I'm extremely blessed to be with someone who is very open with me and with whom I feel completely comfortable. He's seen me go from a young and fit 20-something, to a woman who gained 50 lbs with each pregnancy (you can't come back from those stretch marks!) and now, to a woman who has reconstructed her breasts...the only ones he's ever known on me. Through each stage, he has told me how beautiful I am. After my surgery, he told me how pleased he was with the results, that I looked perfect. Here's the kicker, I believe him.
I say I believe him because I'm not one who takes compliments graciously. I have a hard time. I find flaws. I'm not nice to myself quite often when it comes to body image. I struggled with eating issues growing up and struggle to this day to be kind to myself. However, in this case, I believe him because I do look good. I can't criticize my new shape. My results are better than I expected, and for me to say that and mean it, means a lot.

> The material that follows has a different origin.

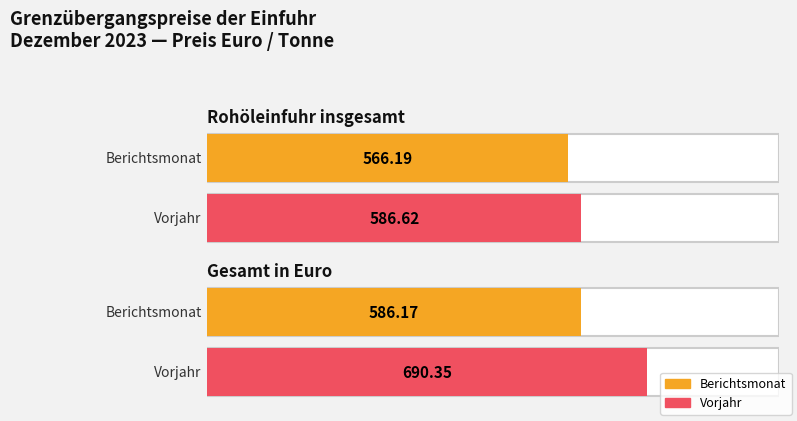

What is the sum of the Vorjahr values at Rohöleinfuhr insgesamt and Gesamt in Euro?

1277.0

My husband and I dove into intimate situations right after surgery when it came to showering. I've never had to have someone help me shower, yet here I was, dependent on my husband. The first shower with the nurse was one thing...I didn't care and I was pretty doped up. But then we were home, three days out from the surgery, and I needed help doing something that seemed so easy. Because of the medicine, the sleeping and sitting, my body was weak. It was hard for me to have enough strength on my own to stand up the length of a shower, let alone wash my hair and body. I needed him and I needed to be OK with him helping me. It wasn't just that, it was the fact that he was seeing my breasts, drains hanging out and stitches underneath, fresh from surgery. Ideally, in a perfect world, he wouldn't see them until everything was healed and the scars were gone. But that didn't happen.
As time went on, and I became more and more comfortable with my new breasts, I was more open to my husband commenting on my breasts in a more intimate, non-surgical way, and most importantly, for him to ask questions and eventually, touch them. We were making the bridge from something medical to something intimate. He took cues from me...he's curious, which is natural. He only talked about them as much as I was comfortable with doing. At three weeks, I'm less sore, my breasts are settling in more and I'm feeling really good about myself. My husband has been patient, supportive and nothing but open. I can't give the magic timeline for this to happen for everyone. I can't say that everyone will feel as comfortable or as open. What I hope is that every woman feels supported, and that her support follows her lead. It's not easy, its not comfortable and it may take a long time before she wants her breasts to be discussed, looked at or touched. Just...listen.